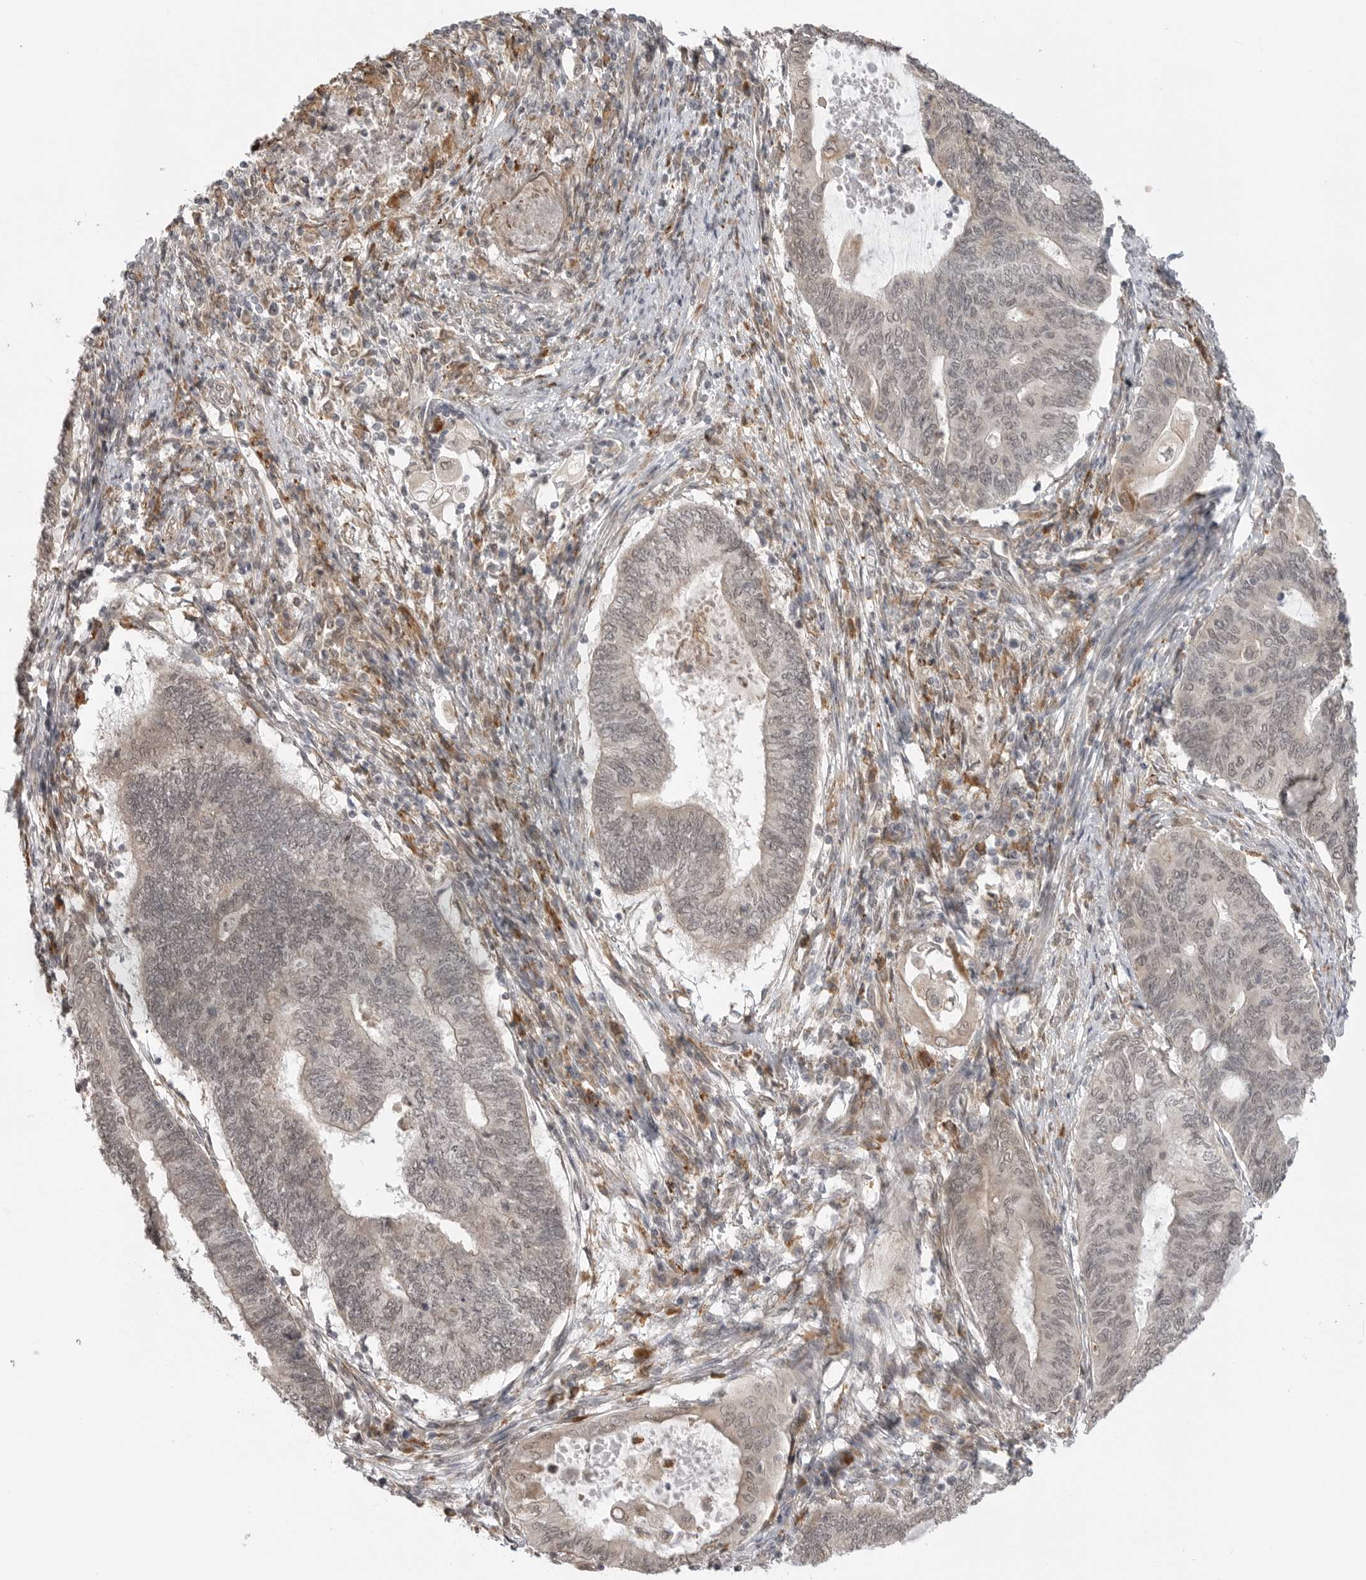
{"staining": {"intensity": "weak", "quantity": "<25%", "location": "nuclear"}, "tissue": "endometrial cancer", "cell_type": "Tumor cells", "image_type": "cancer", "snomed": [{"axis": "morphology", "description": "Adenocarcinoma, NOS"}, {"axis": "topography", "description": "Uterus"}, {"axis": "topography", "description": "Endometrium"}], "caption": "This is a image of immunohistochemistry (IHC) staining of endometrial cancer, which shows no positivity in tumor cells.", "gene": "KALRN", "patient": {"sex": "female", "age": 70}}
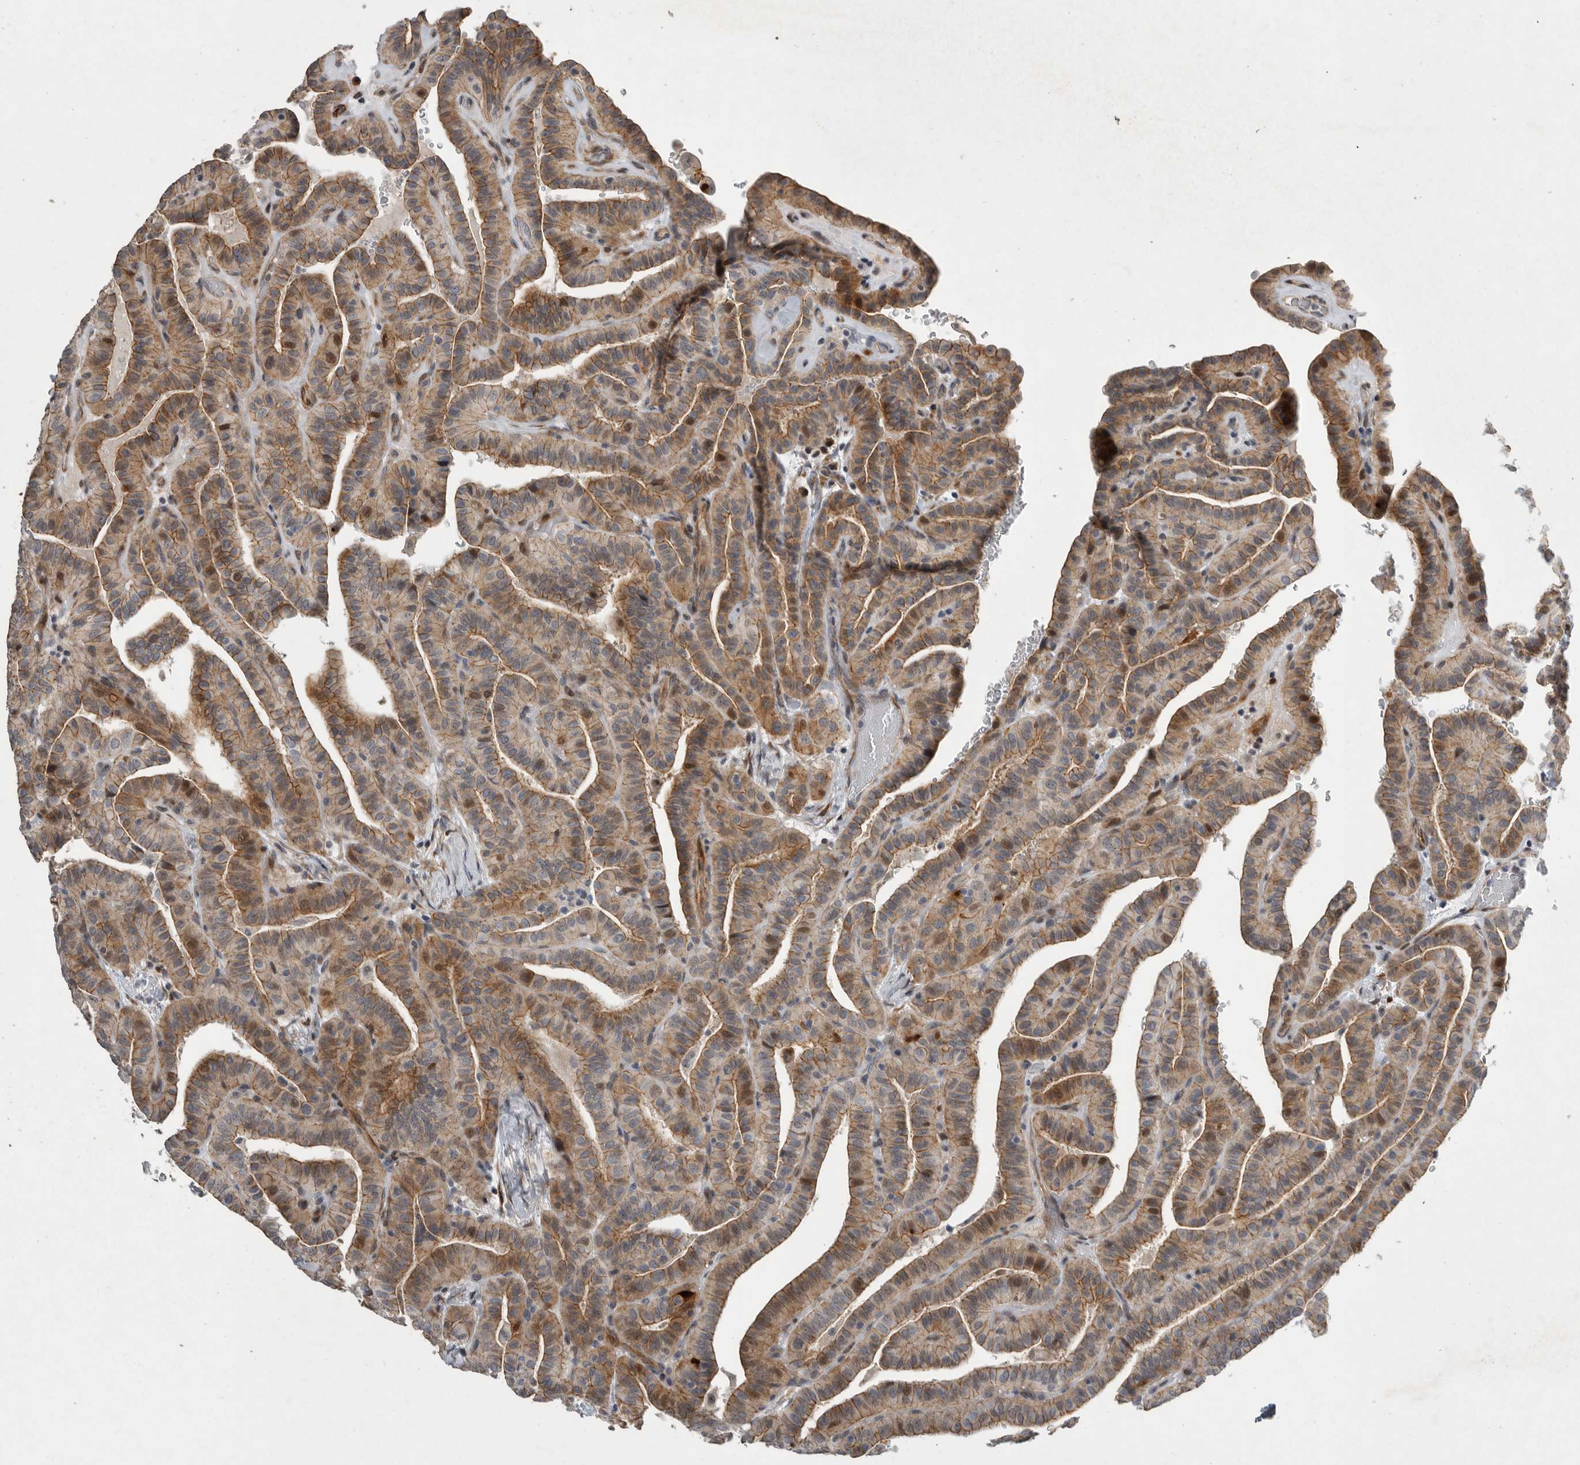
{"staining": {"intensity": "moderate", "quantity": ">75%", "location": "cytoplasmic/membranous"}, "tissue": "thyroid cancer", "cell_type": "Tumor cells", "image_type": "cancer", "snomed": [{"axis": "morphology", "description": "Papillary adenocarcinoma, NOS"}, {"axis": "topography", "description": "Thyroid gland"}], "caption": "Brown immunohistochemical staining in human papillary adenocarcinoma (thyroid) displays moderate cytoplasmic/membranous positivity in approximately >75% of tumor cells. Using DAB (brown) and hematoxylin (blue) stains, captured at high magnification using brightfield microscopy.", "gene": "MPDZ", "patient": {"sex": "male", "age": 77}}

□ □ □ □

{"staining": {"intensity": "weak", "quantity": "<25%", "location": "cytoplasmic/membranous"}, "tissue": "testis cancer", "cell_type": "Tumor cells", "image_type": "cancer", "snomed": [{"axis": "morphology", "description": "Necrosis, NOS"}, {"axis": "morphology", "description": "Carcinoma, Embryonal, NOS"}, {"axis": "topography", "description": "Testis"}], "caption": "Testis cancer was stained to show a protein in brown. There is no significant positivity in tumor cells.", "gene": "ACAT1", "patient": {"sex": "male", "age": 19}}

□ □ □ □

• Exercise requirements:
Give back, exactly and without pictures, the stretch of the records above from the line containing "image of immunohistochemistry" through the line containing "immunohistochemical staining in", with both end lines included.

• Your solution:
{"staining": {"intensity": "weak", "quantity": "<25%", "location": "nuclear"}, "tissue": "endometrial cancer", "cell_type": "Tumor cells", "image_type": "cancer", "snomed": [{"axis": "morphology", "description": "Adenocarcinoma, NOS"}, {"axis": "topography", "description": "Uterus"}, {"axis": "topography", "description": "Endometrium"}], "caption": "This is a image of immunohistochemistry (IHC) staining of endometrial cancer, which shows no positivity in tumor cells.", "gene": "KALRN", "patient": {"sex": "female", "age": 70}}
{"staining": {"intensity": "moderate", "quantity": ">75%", "location": "cytoplasmic/membranous"}, "tissue": "thyroid cancer", "cell_type": "Tumor cells", "image_type": "cancer", "snomed": [{"axis": "morphology", "description": "Papillary adenocarcinoma, NOS"}, {"axis": "topography", "description": "Thyroid gland"}], "caption": "Brown immunohistochemical staining in human papillary adenocarcinoma (thyroid) displays moderate cytoplasmic/membranous positivity in approximately >75% of tumor cells. Using DAB (brown) and hematoxylin (blue) stains, captured at high magnification using brightfield microscopy.", "gene": "MPDZ", "patient": {"sex": "male", "age": 77}}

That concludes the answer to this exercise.